• **Material to process**:
Segment Open

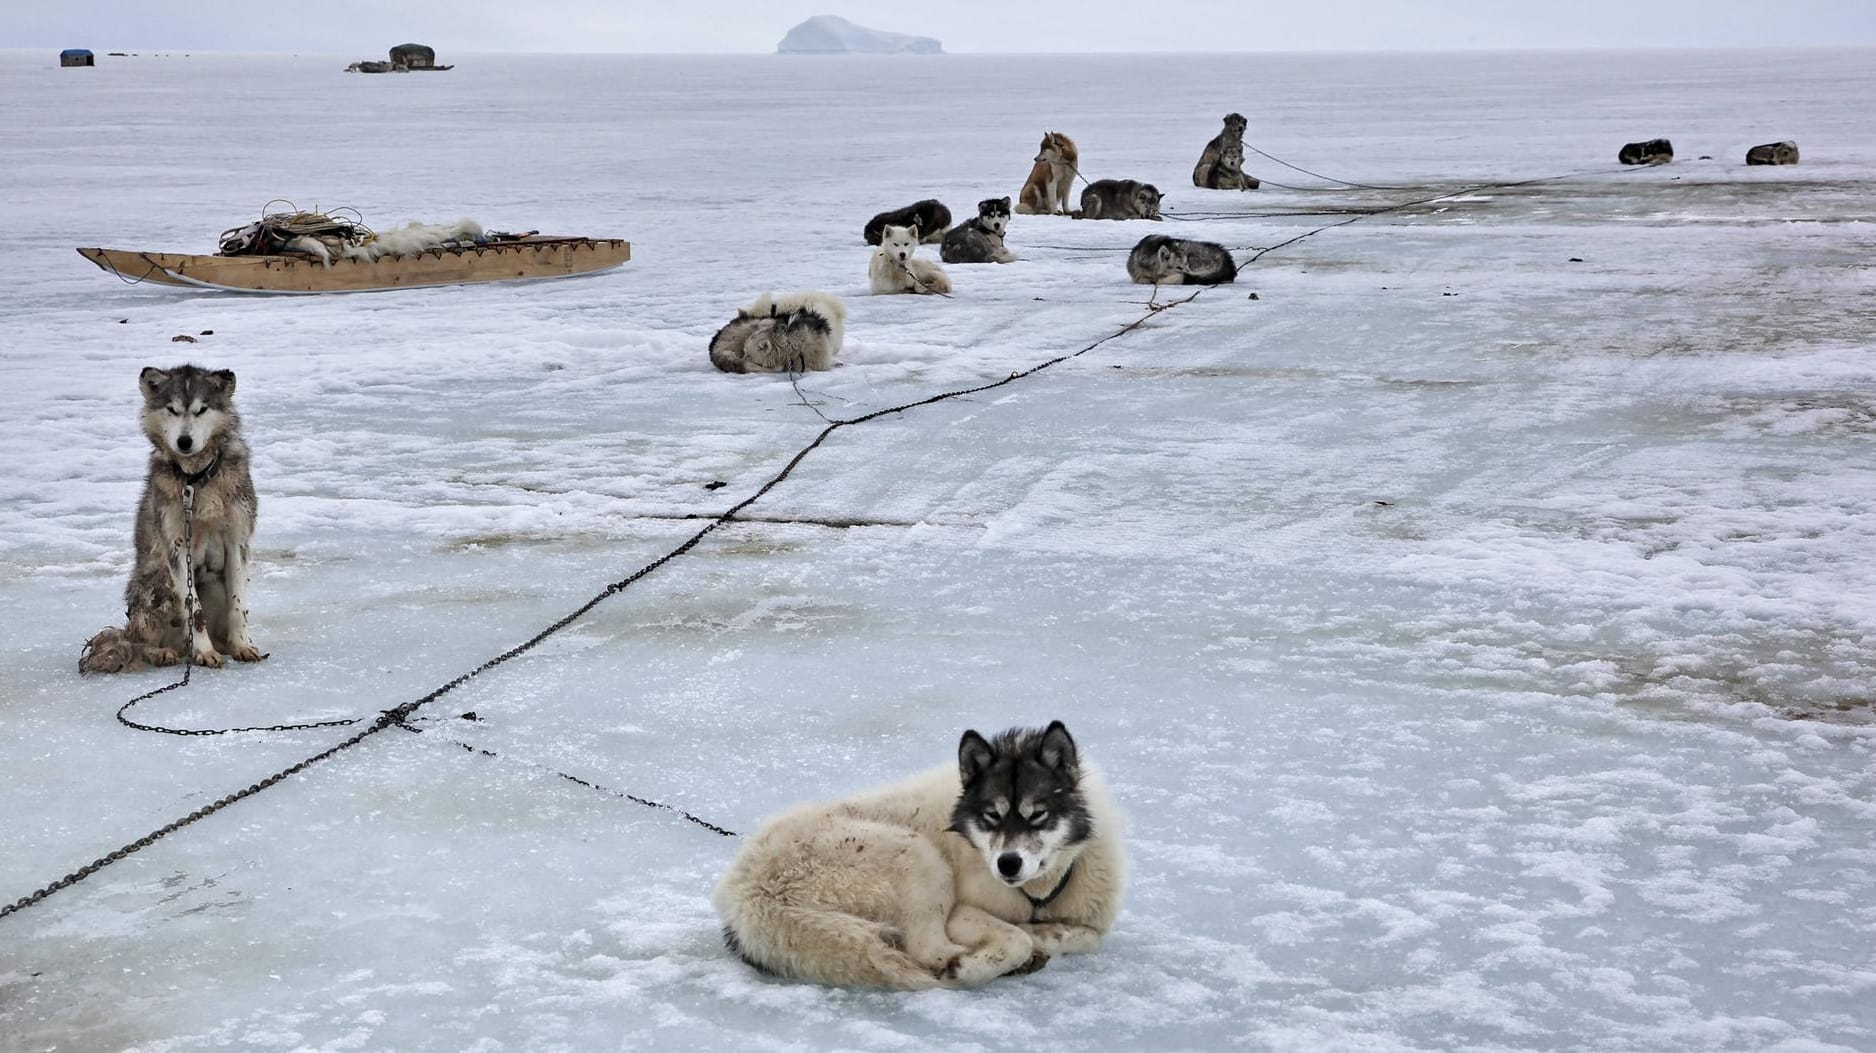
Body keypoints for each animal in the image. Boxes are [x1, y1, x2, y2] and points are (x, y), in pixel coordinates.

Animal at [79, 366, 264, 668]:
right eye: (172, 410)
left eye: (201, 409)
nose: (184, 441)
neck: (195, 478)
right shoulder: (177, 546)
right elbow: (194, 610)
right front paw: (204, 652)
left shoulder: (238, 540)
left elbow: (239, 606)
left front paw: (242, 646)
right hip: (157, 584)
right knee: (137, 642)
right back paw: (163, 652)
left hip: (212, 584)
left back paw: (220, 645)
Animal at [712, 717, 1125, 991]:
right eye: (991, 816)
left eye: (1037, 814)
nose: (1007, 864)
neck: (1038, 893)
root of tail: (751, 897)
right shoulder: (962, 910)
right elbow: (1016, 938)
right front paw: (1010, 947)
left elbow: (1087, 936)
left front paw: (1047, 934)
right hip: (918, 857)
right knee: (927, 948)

Segment Closed

• **Work required**: Return the listing verbatim; pictures are not part of the copy.

• **Problem solution**:
Body keypoints for each animal in the image. Boxes are [x1, y1, x2, y2] and points are (x, y), in pixel coordinates.

Animal at [79, 366, 264, 668]:
right eye: (172, 410)
left eye: (201, 409)
nose: (184, 441)
neck: (195, 478)
right shoulder: (177, 546)
right elbow: (194, 610)
right front paw: (204, 652)
left shoulder: (238, 540)
left elbow: (239, 606)
left front paw: (242, 646)
right hip: (157, 584)
right knee: (137, 642)
right back paw: (163, 652)
left hip: (212, 584)
left back paw: (220, 645)
Animal at [712, 717, 1125, 991]:
right eye: (991, 816)
left eye: (1037, 814)
nose: (1007, 864)
neck: (1038, 893)
root of tail: (751, 897)
right shoulder: (962, 910)
right elbow: (1016, 938)
right front paw: (1010, 947)
left elbow: (1087, 936)
left front paw: (1047, 934)
right hip: (918, 857)
right knee: (927, 948)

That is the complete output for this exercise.